STUDY MATERIAL:
──────────

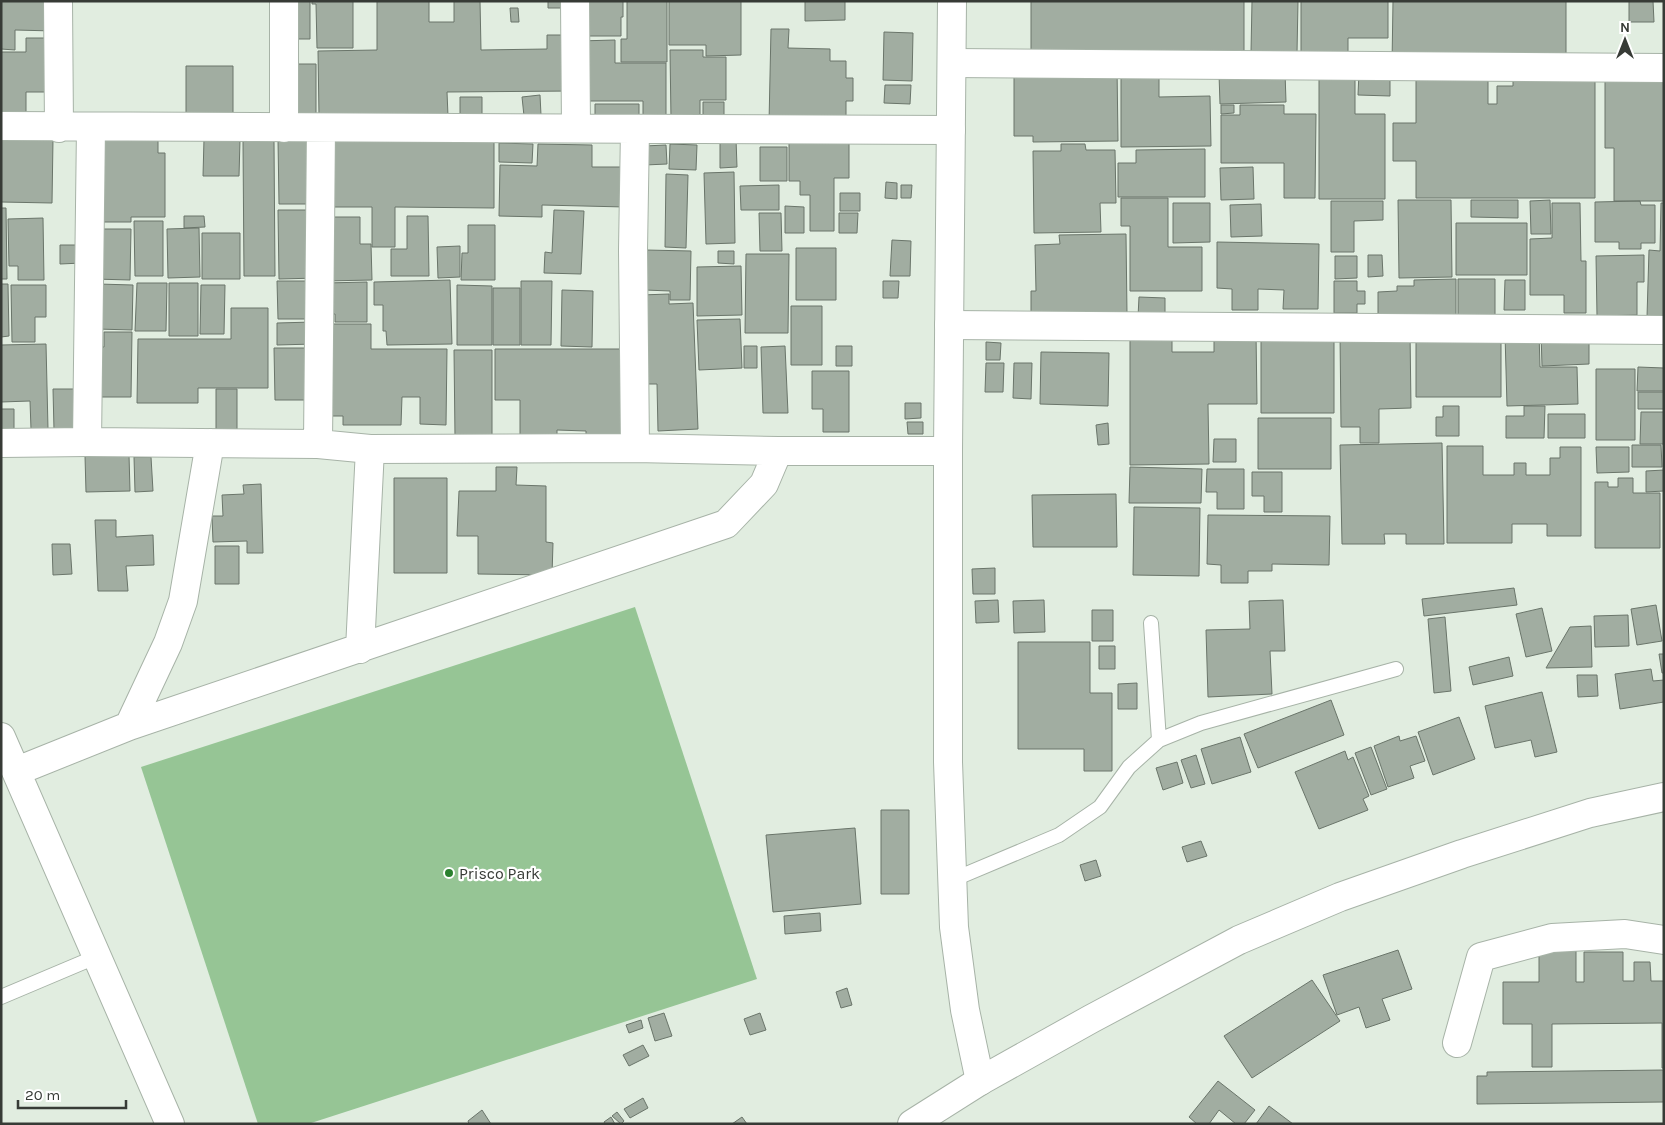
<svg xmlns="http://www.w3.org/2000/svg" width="1665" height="1125" font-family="Karla,sans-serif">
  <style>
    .green { fill: #96c595 }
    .building { fill: #a1ada1; stroke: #6a756a }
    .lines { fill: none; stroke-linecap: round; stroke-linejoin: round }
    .service-casing { stroke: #a7b3a7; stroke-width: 16 }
    .minor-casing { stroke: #a7b3a7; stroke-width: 30 }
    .tertiary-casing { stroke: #a7b3a7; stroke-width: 30 }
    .secondary-casing { stroke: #a7b3a7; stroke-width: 30 }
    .service { stroke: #fff; stroke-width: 14 }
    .minor { stroke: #fff; stroke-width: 28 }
    .tertiary { stroke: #fff; stroke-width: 28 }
    .secondary { stroke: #fff; stroke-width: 28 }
    .poi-dot { fill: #2a802e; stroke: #fff; stroke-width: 2 }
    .labels { text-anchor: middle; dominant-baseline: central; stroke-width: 4.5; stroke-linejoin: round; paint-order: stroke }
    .poi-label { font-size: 16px; fill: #373b36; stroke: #fff; text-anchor: start }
  </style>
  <rect width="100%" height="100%" fill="#e1ede0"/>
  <!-- green -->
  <path class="green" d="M635 607 757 979 308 1124H258L141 767Z"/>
  <!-- building -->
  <path class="building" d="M1 1H54V31L15 30V50L1 49Z
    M289 1H310V39H289Z
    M312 1H353V48H317L316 4H312Z
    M377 1H429V22H454V1H480L481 50 547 49V35H573V91L447 92 448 116H319L318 51 377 50Z
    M548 1H562V8H548Z
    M580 1H623V17H621V36H580Z
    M627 1H667V62H621V39H627Z
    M669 1H741V55L706 56V45H669Z
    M805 1H845V20L805 21Z
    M1031 1H1244V59H1031Z
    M1252 1H1298L1297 53 1251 52Z
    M1301 1H1388V38H1348V52H1301Z
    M1393 1H1566V65L1392 64Z
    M1629 1H1653L1654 22H1629Z
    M510 8H518L519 22H511Z
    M771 29H789L788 48 830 49V61H846V78H853V101H846V117L769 123Z
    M884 32 913 33 912 81 883 80Z
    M26 38H50L49 92H26V115H1V52H26Z
    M615 40V63H666V117L643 118V101H579L578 41Z
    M670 50H703V57H726V100H700V119H671Z
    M288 64H316V114L289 115Z
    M186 66H233V113L186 114Z
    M1117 67 1118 141 1033 142V136H1014V69Z
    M1285 72 1286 102 1220 104 1219 74Z
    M1359 72 1390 73V96L1358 95Z
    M1319 73H1355V114H1385V199H1319Z
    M1605 73H1664V201H1614V148H1605Z
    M1121 75H1159V97L1210 96 1211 146 1121 147Z
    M1416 75H1488V104H1497V86H1513V75H1595V198H1416V161H1393V123H1416Z
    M885 85H911L910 104 884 103Z
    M540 95 541 115 524 116 522 97Z
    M460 97H482V117L460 118Z
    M703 102H724V122H703Z
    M595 104H639V122H595Z
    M1221 105H1234V113L1221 114Z
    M1240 105H1284V114H1316L1315 198H1284V163H1221V115H1240Z
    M100 138H158V153H165V217H131V222H96Z
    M326 138H494V208L395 207V247H372V207H326Z
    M1 139H53L52 203 1 202Z
    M204 139 240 140 239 176H203Z
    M317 139 318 204H279L278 140Z
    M736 139 737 167 720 168V140Z
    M243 141H274L275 276H244Z
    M789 141 849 142V178H834V231H810V195H800V181H789Z
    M499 143 533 144 532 163 499 162Z
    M538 144 592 145V167H626L625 207 542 205V217L499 216 500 165 537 166Z
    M670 144 697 145 696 170 669 169Z
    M1061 144H1085L1086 150H1115L1116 203H1100L1101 232 1034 233 1033 151H1061Z
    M666 145 667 164 645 165 644 146Z
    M760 147H787V181H760Z
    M1205 149V197H1118V163H1136V150Z
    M1253 167 1254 199 1221 200 1220 168Z
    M734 172 735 243 706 244 704 173Z
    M666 174 688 175 686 248 665 247Z
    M886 182 897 183V199L885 198Z
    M779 185V210H741L740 186Z
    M901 185H912L911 198H901Z
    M840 193H860V211H840Z
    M1121 198H1168V247H1202V291H1130V226H1121Z
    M1398 200H1451L1452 277 1399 278Z
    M1471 200H1518V218L1471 217Z
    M1550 200 1551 234H1531L1530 201Z
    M1331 201H1383V220L1354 221V252H1331Z
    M1640 201 1641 205H1655V243H1641V249H1619V242H1595V202Z
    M1173 203H1210V242L1173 243Z
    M1552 203H1580L1581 261H1586V313H1564V295H1530V239L1552 238Z
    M1661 203H1664V317H1647L1649 250 1660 251Z
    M1261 204 1262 236 1231 237 1230 205Z
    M785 206 804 207V233H785Z
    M1 208H6L7 279H1Z
    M278 210H317L318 278 279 279Z
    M554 210 584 211 581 274 544 273 545 252 552 253Z
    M759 213H781L782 251H760Z
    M839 213H858L857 233H839Z
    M184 216H204L205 227 184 228Z
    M407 216H428L429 276H391V249H407Z
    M323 217H360V244H371L372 280 325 281Z
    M43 218 44 280H18V266H9L8 219Z
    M134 221H163V276H135Z
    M1456 223H1527V275H1456Z
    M468 225H495V280H461L462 253H468Z
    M199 228 200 277 168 278 167 229Z
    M95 229H131L130 280 94 279Z
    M202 233H240V279H202Z
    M1126 234 1127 314 1031 316V291H1036L1035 245 1060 244 1059 235Z
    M892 240 911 241 910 276H890Z
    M1217 242 1319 244 1318 309H1283L1284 290 1258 289V310H1232V289L1217 288Z
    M60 245H82V263L60 264Z
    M460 246V277L438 278 437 247Z
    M796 248H836V300H796Z
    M646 250 691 251 690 300H670V291L645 290Z
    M718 251H734V264L718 263Z
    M746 254H789L788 333H745Z
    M1368 255H1382L1383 276 1368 277Z
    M1644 255V282H1637V315L1597 316 1596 256Z
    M1335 256H1357V278L1335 279Z
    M741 266 742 315 697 316V267Z
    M1456 279V320L1378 316V292L1397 291V286H1414V280Z
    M1458 279H1495V321H1458Z
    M450 280 452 344 387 345 386 331H383V305H374V282Z
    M1505 280H1525V310H1504Z
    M277 281H317L318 319H278Z
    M521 281H552L551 345H521Z
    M883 281H899L898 298H883Z
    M1334 281H1357V291H1365V304H1357V313H1334Z
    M367 282V322H335V314H327L326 283Z
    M137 283H167L166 331H135Z
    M169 283H198V336H169Z
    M1 284H8L9 336 1 337Z
    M98 284 133 285 132 330 97 329Z
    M11 285H46V317H35V342H12Z
    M201 285H225L224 334H200Z
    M457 285 492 286V345H457Z
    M493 288H520V345H493Z
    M562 290 593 291 592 347 561 346Z
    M669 294V304L693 303 698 429 658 431 657 384H645L641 295Z
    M1139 297 1165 298V317H1138Z
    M791 306H822V365H791Z
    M231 308H268V388H198V403H137L138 339H231Z
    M740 319 742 368 699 370 697 320Z
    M313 322 314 344 277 345V323Z
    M324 324H371V349H447L446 425 420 424V397H402L401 425H343V416H323Z
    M1589 331V364L1542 366 1541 332Z
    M104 332H132L131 397H97L98 347H104Z
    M1416 332H1501V397H1416Z
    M1214 333H1256L1257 404H1208L1209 464 1130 465V334H1172V352H1214Z
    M1410 333 1411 408 1379 409V443H1360V427H1341L1340 334Z
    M1539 333 1540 367H1577L1578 404 1507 406 1505 334Z
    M1261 334 1334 335V413H1261Z
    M986 342 1001 343 1000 360H986Z
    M46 344 48 429H31L30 401 1 402V345Z
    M744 346H757V368H744Z
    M785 346 788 413H763L761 347Z
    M836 346H852V366H836Z
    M274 348H308L309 400H275Z
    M495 349H624V437H586V431L557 430V437H520V400H495Z
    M454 350H492V437H455Z
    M1041 352 1109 353 1108 406 1040 404Z
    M986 363H1004L1003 392H985Z
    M1014 363H1032L1031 399 1013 398Z
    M1638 367 1664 368V391H1637Z
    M1596 369H1635V440H1596Z
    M812 371H849V432H823V409H812Z
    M53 389H76L77 429 54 430Z
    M216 389H237V430H216Z
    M1638 392H1664V409H1638Z
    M905 403H921V418L905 419Z
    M1443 406H1459V436H1436V417H1443Z
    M1524 406H1545L1544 438H1506V416H1524Z
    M1 409H14V430H1Z
    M1641 412H1664V444H1640Z
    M1548 414H1585V438H1548Z
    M1258 418H1331V469H1258Z
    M907 422H923V434H908Z
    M1108 423 1109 444 1098 445 1096 425Z
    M1214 439H1236V462H1213Z
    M1442 443 1444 544H1406V534H1384L1385 544H1342L1340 445Z
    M1632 445H1661L1662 467H1632Z
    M1447 446H1483V475H1514V463H1526V475H1550V458H1560V447H1581V536H1547V524H1512V543H1447Z
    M1596 447H1629V472L1597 473Z
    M129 455 130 491 86 492 85 456Z
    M134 457H151L153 491 135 492Z
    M496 467H517L516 485 546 486V542L553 543 552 575 478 574V536H457L459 491H496Z
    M1130 467 1202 469 1201 503H1129Z
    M1207 469H1244V509H1217V492H1206Z
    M1664 470V491L1646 492V471Z
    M1252 472H1282V512H1264V496H1252Z
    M394 478H447V573H394Z
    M1618 478H1633V493H1660V548H1595V482H1608V487H1618Z
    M261 484 263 553H247V541L213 542 212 516H223L222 495 244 494 243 485Z
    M1116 494 1117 547H1033L1032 495Z
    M1134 507 1200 508 1199 576 1133 575Z
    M1208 515 1330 516 1329 565 1272 564V571H1248V583H1221V565L1207 564Z
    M95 520H116V537L153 535 154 565 126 566 128 591H98Z
    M52 544H70L72 574 53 575Z
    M215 546H239V584H215Z
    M995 568V594H973L972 569Z
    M1514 588 1517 605 1424 616 1422 599Z
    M998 600 999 622 976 623 975 601Z
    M1044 600 1045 632 1014 633 1013 601Z
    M1283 600 1285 651H1270L1272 694 1208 697 1206 630 1250 629 1249 601Z
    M1656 605 1662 641 1637 645 1631 609Z
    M1542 608 1552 651 1526 657 1516 614Z
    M1092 610H1113V641H1092Z
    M1628 615 1629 646 1595 647 1594 616Z
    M1445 617 1451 691 1434 693 1428 619Z
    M1591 626 1592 667 1546 668 1570 627Z
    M1018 642H1090V693H1112V771H1084V749H1018Z
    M1099 646H1115V669H1099Z
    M1659 654H1664V673H1662Z
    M1509 657 1513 676 1473 685 1469 667Z
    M1651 669 1653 681 1664 680V702L1620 709 1615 674Z
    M1577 675H1597L1598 696 1578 697Z
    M1137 683V709H1118V684Z
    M1542 692 1557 752 1535 757 1531 740 1495 748 1485 706Z
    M1331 700 1344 735 1258 768 1244 734Z
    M1459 717 1475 759 1433 775 1418 732Z
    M1399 736 1400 741 1416 736 1425 761 1410 766 1414 778 1388 787 1374 746Z
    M1240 737 1251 772 1212 784 1201 749Z
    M1371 747 1387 789 1371 795 1355 753Z
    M1345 751 1348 760 1353 757 1369 796 1363 799 1368 810 1319 829 1295 772Z
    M1196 755 1205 784 1191 788 1181 760Z
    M1177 762 1183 783 1163 790 1156 768Z
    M881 810H909V894H881Z
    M855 828 861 904 773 912 766 835Z
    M1201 841 1207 856 1187 862 1182 847Z
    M1096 860 1101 876 1085 881 1080 865Z
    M820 913 821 931 785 934 784 916Z
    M1539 947H1576V982H1584V952H1623V981H1634V962H1650L1651 981H1664V1068H1662V1023L1552 1024V1067H1532V1024H1503V982H1539Z
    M1398 950 1412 989 1382 999 1390 1020 1366 1028 1359 1007 1337 1015 1323 975Z
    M1312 980 1340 1021 1252 1078 1224 1036Z
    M847 988 852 1005 841 1008 836 992Z
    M664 1013 672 1036 655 1041 648 1018Z
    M760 1013 766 1030 750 1035 744 1019Z
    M641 1020 643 1028 629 1033 626 1025Z
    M643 1045 649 1056 629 1066 623 1055Z
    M1664 1070V1102L1477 1104V1076H1487V1072Z
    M1218 1081 1255 1110 1244 1124H1236L1219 1110 1209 1124H1197L1189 1117Z
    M643 1098 648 1108 630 1118 624 1109Z
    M1269 1106 1293 1124H1256Z
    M482 1110 491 1124H469L468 1121Z
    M617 1112 624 1121 621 1124 612 1116Z
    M611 1117 615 1124H605L604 1122Z
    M742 1117 747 1124H732Z"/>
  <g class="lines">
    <!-- service casing -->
    <g class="service-casing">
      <path id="service" d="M1151 623 1159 740
        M952 880 1059 835 1100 807 1129 767 1159 740 1201 723 1396 669
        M1 997 98 956"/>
    </g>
    <!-- minor casing -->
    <g class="minor-casing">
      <path id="minor" d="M58 1 59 128
        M284 1V128
        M575 1 576 128
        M952 63 1664 68
        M1 126 951 130
        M635 129 633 250 635 448
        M949 325 1664 330
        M87 442 91 127
        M1 443 87 442 318 444 370 449 635 448 778 451H948
        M318 444 321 128
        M360 649 370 449
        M129 726 168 643 183 601 210 443
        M1 737 170 1124
        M17 771 129 726 726 524 764 484 778 451
        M1457 1043 1481 957 1552 938 1625 934 1664 940"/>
    </g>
    <!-- tertiary casing -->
    <g class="tertiary-casing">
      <path id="tertiary" d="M952 1 948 451V762L954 927 965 1010 980 1081"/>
    </g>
    <!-- secondary casing -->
    <g class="secondary-casing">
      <path id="secondary" d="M912 1124 980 1081 1091 1019 1239 940 1340 897 1462 854 1590 813 1664 797"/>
    </g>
    <!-- service -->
    <use href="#service" class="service"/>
    <!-- minor -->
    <use href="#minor" class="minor"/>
    <!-- tertiary -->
    <use href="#tertiary" class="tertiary"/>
    <!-- secondary -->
    <use href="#secondary" class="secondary"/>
  </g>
  <!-- markers -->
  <circle class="poi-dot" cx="449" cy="873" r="5"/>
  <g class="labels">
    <!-- poi labels -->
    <g class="poi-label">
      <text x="459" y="873">Prisco Park</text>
    </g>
  </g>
  <!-- border -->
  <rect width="1665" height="1125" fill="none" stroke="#373b36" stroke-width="5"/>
  <!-- north arrow -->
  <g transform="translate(1625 40)" stroke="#ffffff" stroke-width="4" paint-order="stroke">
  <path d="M0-4L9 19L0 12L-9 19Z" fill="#373b36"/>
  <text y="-8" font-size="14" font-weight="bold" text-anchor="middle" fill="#373b36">N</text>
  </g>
  <!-- scale -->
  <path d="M18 1100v8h108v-8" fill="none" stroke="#373b36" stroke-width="2.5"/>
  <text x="25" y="1100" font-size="15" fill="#373b36" stroke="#ffffff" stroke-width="4" paint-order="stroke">20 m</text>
</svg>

──────────

WORK INSTRUCTIONS: Retype word for word everything in the listing above from the line that holds "16px; fill: #373b36;" down to the line that holds "M510 8H518L519 22H511Z". Keep both end lines and leave out the rest.

SOLUTION:
    .poi-label { font-size: 16px; fill: #373b36; stroke: #fff; text-anchor: start }
  </style>
  <rect width="100%" height="100%" fill="#e1ede0"/>
  <!-- green -->
  <path class="green" d="M635 607 757 979 308 1124H258L141 767Z"/>
  <!-- building -->
  <path class="building" d="M1 1H54V31L15 30V50L1 49Z
    M289 1H310V39H289Z
    M312 1H353V48H317L316 4H312Z
    M377 1H429V22H454V1H480L481 50 547 49V35H573V91L447 92 448 116H319L318 51 377 50Z
    M548 1H562V8H548Z
    M580 1H623V17H621V36H580Z
    M627 1H667V62H621V39H627Z
    M669 1H741V55L706 56V45H669Z
    M805 1H845V20L805 21Z
    M1031 1H1244V59H1031Z
    M1252 1H1298L1297 53 1251 52Z
    M1301 1H1388V38H1348V52H1301Z
    M1393 1H1566V65L1392 64Z
    M1629 1H1653L1654 22H1629Z
    M510 8H518L519 22H511Z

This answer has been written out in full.